Search Archive:
<< Previous      Next >>
726 Views Mar 24 Major Outage [resolved]

A water leak drowned a rack of IEM servers and there's much pain to be had at the moment. I am unsure yet how I can get things back going, but am trying! Thanks for your patience.

Update 9 PM 24 March: Oye, what a horrible mess. Firstly, thanks for your patience today and for the help the folks within Agronomy IT provided me. Most things should be running OK now, but there are about four datasets and services that are degraded. Those include MRMS data, mtarchive stuff, an auxillary mtarchive data service, and some local research data service. Two network switches were shorted out and I am down a bunch of compute capacity at the moment. In general, please do reach out to me if you find something that is not working. I have deployed a boatload of band-aids over the past 11 hours, so we shall see how many of these hold up.

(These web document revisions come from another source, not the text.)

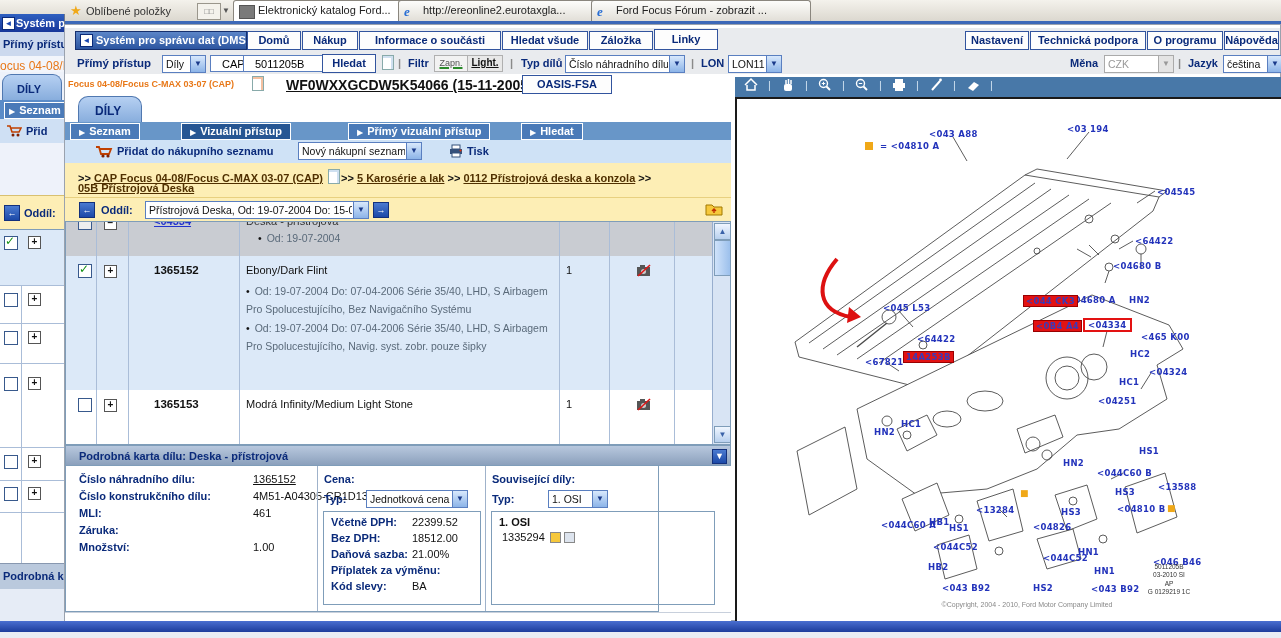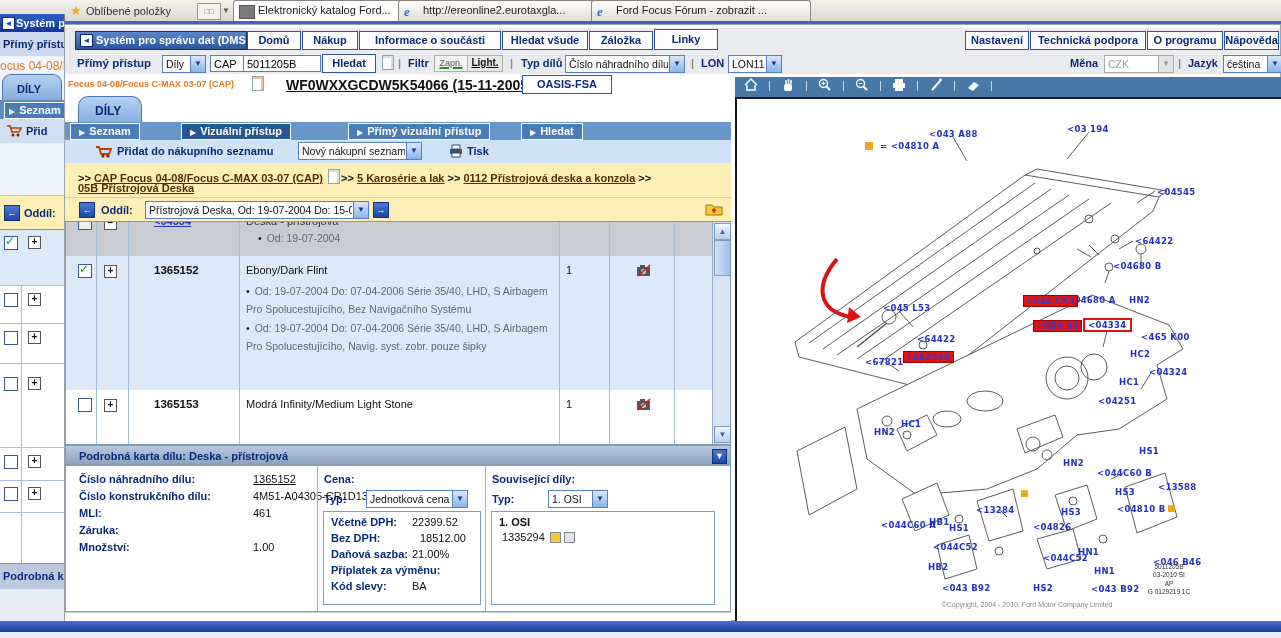--- a/index.html
+++ b/index.html
@@ -35,7 +35,7 @@
   .dis .selv{color:#999}
   .selarr{position:absolute;right:0;top:0;width:14px;height:16px;background:linear-gradient(#d8e8fc,#8cb4e8);border-left:1px solid #5a7fc0;color:#1a3a8a;font-size:8px;text-align:center;line-height:16px}
   .dis .selarr{background:#e4e4e4;border-left-color:#aaa;color:#999}
-  .inp{position:absolute;background:#fff;border:1px solid #5a7fc0;font-size:11px;font-family:"Liberation Sans",sans-serif;padding:1px 3px;height:13px}
+  .inp{position:absolute;background:#fff;border:1px solid #5a7fc0;font-size:11px;font-family:"Liberation Sans",sans-serif;padding:1px 11px;height:13px}
   .sep{position:absolute;color:#8a8a8a;font-weight:bold}
   .pageicon{position:absolute;width:10px;height:13px;background:#fff;border:1px solid #8aa;box-shadow:inset -2px 2px 0 #cfe0f0}
   .tbtn{position:absolute;background:#4a7ab8;border:1px solid #fff;color:#fff;font-weight:bold;font-size:11px;height:15px;line-height:15px;padding:0 8px;white-space:nowrap}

Update 8 AM 27 March: Recovery efforts will continue today and there will likely be some brief outages of this website and related services as repairs continue and temporary workarounds are undone. Will itemize progress here today. Thanks again for your patience.

Update 12 PM 27 March: The MRMS service has been recovered. There was some unavoidable data loss during the 24th, but NOAA now has a AWS Archive that is much more usable than mine anyway!

Update 10 PM 27 March: The MTArchive service has almost been fully recovered and should have a small hole repaired by mid-day tomorrow. It also had some unavoidable data loss during the outage on the 24th.

Update 11 PM 27 March: The SMOS dataflow has been fixed.